_WORK ITEM_
Go through the entries below and return every line that contains "CreationDate".

Hardware design source data

- Opening Delimiter -

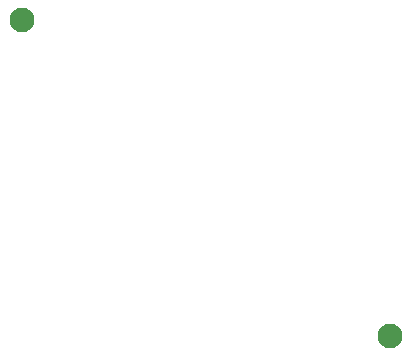
<source format=gbs>
%TF.GenerationSoftware,KiCad,Pcbnew,8.0.3-8.0.3-0~ubuntu22.04.1*%
%TF.CreationDate,2024-07-09T12:22:34+05:30*%
%TF.ProjectId,CSI,4353492e-6b69-4636-9164-5f7063625858,rev?*%
%TF.SameCoordinates,Original*%
%TF.FileFunction,Soldermask,Bot*%
%TF.FilePolarity,Negative*%
%FSLAX46Y46*%
G04 Gerber Fmt 4.6, Leading zero omitted, Abs format (unit mm)*
G04 Created by KiCad (PCBNEW 8.0.3-8.0.3-0~ubuntu22.04.1) date 2024-07-09 12:22:34*
%MOMM*%
%LPD*%
G01*
G04 APERTURE LIST*
%ADD10C,2.100000*%
G04 APERTURE END LIST*
D10*
%TO.C,H2*%
X172350000Y-113950000D03*
%TD*%
%TO.C,H1*%
X141225000Y-87225000D03*
%TD*%
M02*

</source>
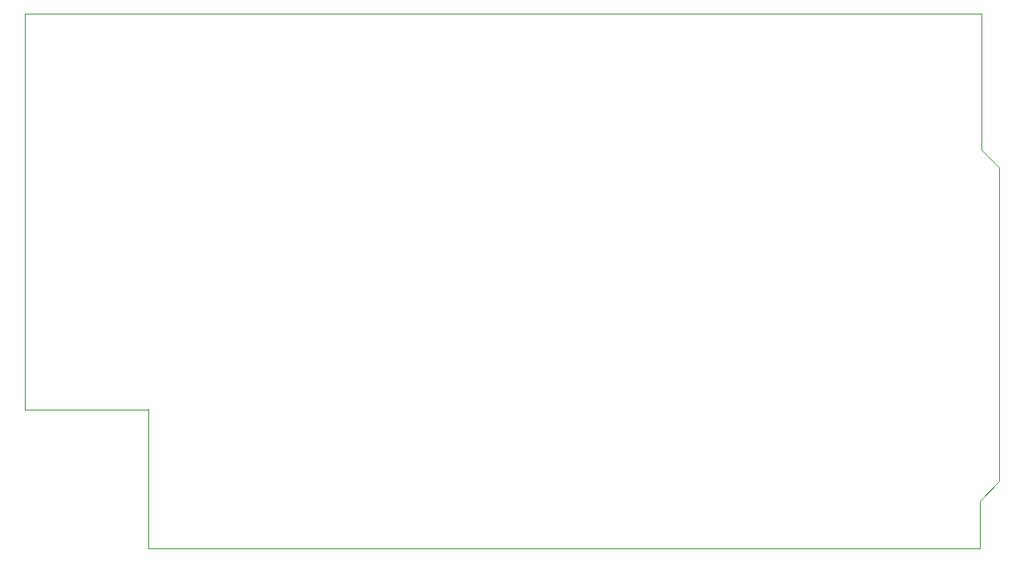
<source format=gbr>
G04 #@! TF.GenerationSoftware,KiCad,Pcbnew,(5.1.0-0)*
G04 #@! TF.CreationDate,2019-04-24T12:09:54-04:00*
G04 #@! TF.ProjectId,TR19-COMP-PD_rev2,54523139-2d43-44f4-9d50-2d50445f7265,rev?*
G04 #@! TF.SameCoordinates,Original*
G04 #@! TF.FileFunction,Profile,NP*
%FSLAX46Y46*%
G04 Gerber Fmt 4.6, Leading zero omitted, Abs format (unit mm)*
G04 Created by KiCad (PCBNEW (5.1.0-0)) date 2019-04-24 12:09:54*
%MOMM*%
%LPD*%
G04 APERTURE LIST*
%ADD10C,0.100000*%
G04 APERTURE END LIST*
D10*
X85400000Y-67000000D02*
X85400000Y-67850000D01*
X186400000Y-67000000D02*
X85400000Y-67000000D01*
X186400000Y-81400000D02*
X186400000Y-67000000D01*
X188250000Y-83250000D02*
X186400000Y-81400000D01*
X188250000Y-116400000D02*
X188250000Y-83250000D01*
X186250000Y-118450000D02*
X188250000Y-116400000D01*
X186250000Y-123450000D02*
X186250000Y-118450000D01*
X98450000Y-123450000D02*
X186250000Y-123450000D01*
X98450000Y-108750000D02*
X98450000Y-123450000D01*
X85400000Y-108800000D02*
X98450000Y-108800000D01*
X85400000Y-67850000D02*
X85400000Y-108800000D01*
M02*

</source>
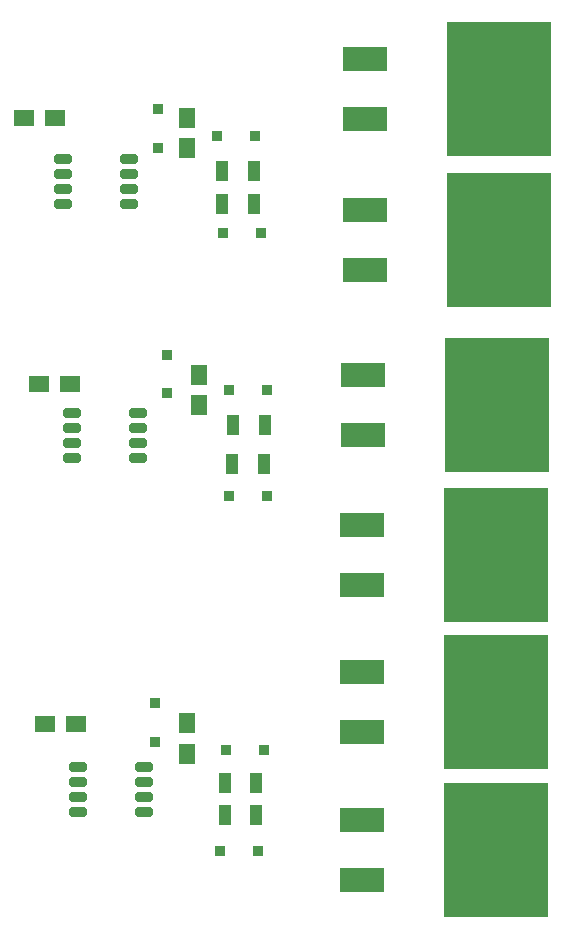
<source format=gtp>
G04 Layer_Color=8421504*
%FSLAX44Y44*%
%MOMM*%
G71*
G01*
G75*
%ADD10R,1.7500X1.3500*%
%ADD11R,1.3500X1.7500*%
%ADD12R,0.9500X0.9500*%
G04:AMPARAMS|DCode=13|XSize=0.802mm|YSize=1.505mm|CornerRadius=0.2005mm|HoleSize=0mm|Usage=FLASHONLY|Rotation=90.000|XOffset=0mm|YOffset=0mm|HoleType=Round|Shape=RoundedRectangle|*
%AMROUNDEDRECTD13*
21,1,0.8020,1.1040,0,0,90.0*
21,1,0.4010,1.5050,0,0,90.0*
1,1,0.4010,0.5520,0.2005*
1,1,0.4010,0.5520,-0.2005*
1,1,0.4010,-0.5520,-0.2005*
1,1,0.4010,-0.5520,0.2005*
%
%ADD13ROUNDEDRECTD13*%
%ADD14R,0.9500X0.9500*%
%ADD15R,1.1000X1.7000*%
%ADD16R,8.8900X11.4300*%
%ADD17R,3.8100X2.0800*%
D10*
X143000Y475000D02*
D03*
X117000D02*
D03*
X148000Y187500D02*
D03*
X122000D02*
D03*
X130000Y700000D02*
D03*
X104000D02*
D03*
D11*
X242500Y162000D02*
D03*
Y188000D02*
D03*
Y674500D02*
D03*
Y700500D02*
D03*
X252500Y457000D02*
D03*
Y483000D02*
D03*
D12*
X307500Y165000D02*
D03*
X274840D02*
D03*
X300160Y685000D02*
D03*
X267500D02*
D03*
X305160Y602500D02*
D03*
X272500D02*
D03*
X310000Y470000D02*
D03*
X277340D02*
D03*
X310160Y380000D02*
D03*
X277500D02*
D03*
X302500Y80000D02*
D03*
X269840D02*
D03*
D13*
X200620Y450400D02*
D03*
Y437700D02*
D03*
Y412300D02*
D03*
Y425000D02*
D03*
X145000D02*
D03*
Y412300D02*
D03*
Y437700D02*
D03*
Y450400D02*
D03*
X205620Y150400D02*
D03*
Y137700D02*
D03*
Y112300D02*
D03*
Y125000D02*
D03*
X150000D02*
D03*
Y112300D02*
D03*
Y137700D02*
D03*
Y150400D02*
D03*
X193120Y665200D02*
D03*
Y652500D02*
D03*
Y627100D02*
D03*
Y639800D02*
D03*
X137500D02*
D03*
Y627100D02*
D03*
Y652500D02*
D03*
Y665200D02*
D03*
D14*
X217500Y707500D02*
D03*
Y674840D02*
D03*
X225000Y500000D02*
D03*
Y467340D02*
D03*
X215000Y205000D02*
D03*
Y172340D02*
D03*
D15*
X298500Y655000D02*
D03*
X271500D02*
D03*
X298500Y627500D02*
D03*
X271500D02*
D03*
X307500Y407500D02*
D03*
X280500D02*
D03*
X308500Y440000D02*
D03*
X281500D02*
D03*
X301000Y137500D02*
D03*
X274000D02*
D03*
X301000Y110000D02*
D03*
X274000D02*
D03*
D16*
X506700Y724600D02*
D03*
Y597100D02*
D03*
X505000Y457500D02*
D03*
X504200Y330400D02*
D03*
Y205400D02*
D03*
Y80400D02*
D03*
D17*
X392500Y750000D02*
D03*
Y699200D02*
D03*
Y622500D02*
D03*
Y571700D02*
D03*
X390800Y482900D02*
D03*
Y432100D02*
D03*
X390000Y355800D02*
D03*
Y305000D02*
D03*
Y230800D02*
D03*
Y180000D02*
D03*
Y105800D02*
D03*
Y55000D02*
D03*
M02*

</source>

- Closing Delimiter -

_RESULT OF THE EXERCISE_
%TF.CreationDate,2024-07-09T12:22:34+05:30*%
G04 #@! TF.CreationDate,2019-04-24T12:09:54-04:00*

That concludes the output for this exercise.